**Tugas Anda:**
[1] Jelaskan mengapa kemunduran benih harus dihindari dalam kegiatan pertanian menurut teks tentang kemunduran benih.
[2] Menurut teks tentang kemunduran benih, pada kandungan asam lemak bebas berapa benih kapas sudah tidak dapat berkecambah?
[3] Lanjutkan teks tentang kemunduran benih mulai dari kalimat sesudah kalimat terakhirnya.

**Teks yang Diberikan:**
------------------------------------------------

Tanda-tanda kemunduran benih terdiri dari 3 gejala, yaitu gejala fisiologis,
gejala kinerja benih dan pemudaran warna sebagai berikut :
a. Gejala fisiologis
1) Aktivitas enzim menurun : dehidrogenesis, glutamate, dekarboksilase,
katalase, peroksidase, fenolase, amylase, sitokromoksidase.
2) Respirasi menurun : konsumsi O2 rendah produksi CO2 rendah.
3) Bocoran metabolit meningkat (nilai daya hantar listrik meningkat dan
gula terlarut meningkat).
4) Kandungan asam lemak bebas meningkat (Lipid = asam lemak +
gliserol). Contoh pada benih kapas kandungan asam lemak bebas ≥1%
sudah tidak dapat berkecambah.

b. Gejala kinerja benih


1) Kinerja perkecambahan rendah.
2) Kemampuan menyesuaikan diri terhadap lingkungan rendah.
3) Daya tumbuh di lapang rendah.
4) Tidak tahan terhadap ancaman lingkungan.

c. Pemudaran warna
Pemudaran waran benih ini, biasanya akibat penuaan atau umur benih
yang sudah lama, cirinya warna berubah menjadi coklat pada embrio atau
pada kulit benih.

Pengendalian Kemunduran Benih
Dalam kegiatan pertanian, terjadinya kemunduran benih merupakan
salah satu faktor penyebab menurunnya produktivitas tanaman sehingga hal ini
harus dihindari. Hasil-hasil penelitian menunjukkan dengan memberikan
perlakuan pada benih yang memperlihatkan gejala kemunduran, dapat
memperbaiki kondisi benih. Murray dan Wilson (1987) melaporkan
kemunduran benih dapat dikendalikan dengan cara "invigorasi" melalui proses
hidrasi-dehidrasi. Sadjad (1994) mendefinisikan invigorasi sebagai proses
bertambahnya vigor benih. Dengan demikian perlakuan invigorasi adalah
peningkatan vigor benih dengan memberikan perlakuan pada benih. Menurut
Khan (1992) perlakuan pada benih adalah untuk memobilisasi sumber-sumber
energi yang ada dalam benih untuk bekerja sama dengan sumber-sumber energi
yang ada di luar atau dilingkungan tumbuh untuk menghasilkan pertanaman
dan hasil yang maksimal.

------------------------------------------------

**Cuplikan Data:**
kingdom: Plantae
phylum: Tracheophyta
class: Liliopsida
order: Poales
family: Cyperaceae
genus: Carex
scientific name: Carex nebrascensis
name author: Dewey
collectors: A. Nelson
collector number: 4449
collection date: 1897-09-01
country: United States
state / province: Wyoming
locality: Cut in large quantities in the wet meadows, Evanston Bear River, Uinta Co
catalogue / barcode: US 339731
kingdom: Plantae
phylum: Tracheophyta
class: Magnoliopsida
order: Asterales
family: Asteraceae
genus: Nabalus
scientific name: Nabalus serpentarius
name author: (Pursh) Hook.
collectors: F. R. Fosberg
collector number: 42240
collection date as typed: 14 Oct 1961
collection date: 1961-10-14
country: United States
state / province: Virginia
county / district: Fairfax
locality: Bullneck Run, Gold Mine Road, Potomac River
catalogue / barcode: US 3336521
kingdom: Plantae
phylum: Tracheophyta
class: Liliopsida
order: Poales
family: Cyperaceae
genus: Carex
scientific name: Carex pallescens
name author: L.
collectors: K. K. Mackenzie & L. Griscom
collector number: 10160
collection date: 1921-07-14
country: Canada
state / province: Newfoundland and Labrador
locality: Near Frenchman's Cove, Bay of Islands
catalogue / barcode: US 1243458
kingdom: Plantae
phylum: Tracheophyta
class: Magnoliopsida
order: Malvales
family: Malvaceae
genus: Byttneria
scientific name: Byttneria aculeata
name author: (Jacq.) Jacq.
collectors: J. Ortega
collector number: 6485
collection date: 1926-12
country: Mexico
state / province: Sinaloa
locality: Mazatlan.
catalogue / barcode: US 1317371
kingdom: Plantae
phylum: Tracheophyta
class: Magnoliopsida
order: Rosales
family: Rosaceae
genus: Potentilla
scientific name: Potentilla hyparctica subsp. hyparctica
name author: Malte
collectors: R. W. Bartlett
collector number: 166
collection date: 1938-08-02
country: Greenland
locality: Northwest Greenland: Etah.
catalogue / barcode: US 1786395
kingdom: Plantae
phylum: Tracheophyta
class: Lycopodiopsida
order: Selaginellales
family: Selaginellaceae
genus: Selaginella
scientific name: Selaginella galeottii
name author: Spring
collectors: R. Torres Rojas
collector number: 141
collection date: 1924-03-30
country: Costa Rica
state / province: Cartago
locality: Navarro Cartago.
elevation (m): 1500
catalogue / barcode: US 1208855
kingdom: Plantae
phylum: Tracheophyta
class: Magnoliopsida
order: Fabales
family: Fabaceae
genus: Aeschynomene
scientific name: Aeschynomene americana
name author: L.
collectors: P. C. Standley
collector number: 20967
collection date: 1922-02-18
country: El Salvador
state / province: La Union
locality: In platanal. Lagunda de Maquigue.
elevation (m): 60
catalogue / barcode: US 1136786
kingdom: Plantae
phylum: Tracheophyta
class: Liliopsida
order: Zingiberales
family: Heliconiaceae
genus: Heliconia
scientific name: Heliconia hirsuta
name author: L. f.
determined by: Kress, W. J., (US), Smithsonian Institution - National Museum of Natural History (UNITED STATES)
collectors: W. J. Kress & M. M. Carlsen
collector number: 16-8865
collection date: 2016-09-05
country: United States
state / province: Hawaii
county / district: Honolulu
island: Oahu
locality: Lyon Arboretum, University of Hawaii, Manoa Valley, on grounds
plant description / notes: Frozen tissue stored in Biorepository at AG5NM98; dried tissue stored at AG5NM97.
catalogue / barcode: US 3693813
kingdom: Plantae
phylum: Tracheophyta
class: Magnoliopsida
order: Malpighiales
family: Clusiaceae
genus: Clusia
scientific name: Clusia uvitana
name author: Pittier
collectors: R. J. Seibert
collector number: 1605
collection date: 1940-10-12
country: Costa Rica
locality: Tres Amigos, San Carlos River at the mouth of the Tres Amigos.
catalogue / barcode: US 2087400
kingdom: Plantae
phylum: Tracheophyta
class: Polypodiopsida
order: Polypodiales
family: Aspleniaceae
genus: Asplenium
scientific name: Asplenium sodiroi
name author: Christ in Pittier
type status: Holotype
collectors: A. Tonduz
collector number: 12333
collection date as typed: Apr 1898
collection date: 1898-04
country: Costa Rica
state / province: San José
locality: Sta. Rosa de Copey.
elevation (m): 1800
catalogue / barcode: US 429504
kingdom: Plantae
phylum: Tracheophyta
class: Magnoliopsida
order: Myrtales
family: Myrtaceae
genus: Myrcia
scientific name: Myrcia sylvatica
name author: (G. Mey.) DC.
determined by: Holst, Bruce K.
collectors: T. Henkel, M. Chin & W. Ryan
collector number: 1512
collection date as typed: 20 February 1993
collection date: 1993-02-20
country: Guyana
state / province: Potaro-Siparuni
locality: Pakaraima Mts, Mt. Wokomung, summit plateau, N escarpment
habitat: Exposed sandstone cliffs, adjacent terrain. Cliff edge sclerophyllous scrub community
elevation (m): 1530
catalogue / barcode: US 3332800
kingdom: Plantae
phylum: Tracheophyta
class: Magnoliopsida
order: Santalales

------------------------------------------------

**Jawaban Tiap Tugas:**
[1] Kemunduran benih harus dihindari karena dalam kegiatan pertanian hal itu merupakan salah satu faktor penyebab menurunnya produktivitas tanaman.

[2] Pada kandungan asam lemak bebas ≥1%.

[3]
Perlakuan benih yang telah dikenal antara
lain presoaking dan conditioning. Menurut Khan (1992) presoaking adalah
perendaman benih dalam sejumlah air pada suhu rendah sampai sedang,
sedangkan conditioning adalah peningkatan mutu fisiologi dan biokimia
(berhubungan dengan kecepatan dan perkecambahan, perbaikan serta
peningkatan potensial perkecambahan) dalam benih oleh media imbibisi
potensial air yang rendah (larutan atau media padatan lembap) dengan mengatur
hidrasi dan penghentian perkecambahan. Benih menyerap air sampai potensial
air dalam benih dan media pengimbibisi sama (dicapai keseimbangan potensial
air). Presoaking dalam periode singkat menghasilkan efek yang cukup baik
terhadap peningkatan perkecambahan dan pertumbuhan kecambah.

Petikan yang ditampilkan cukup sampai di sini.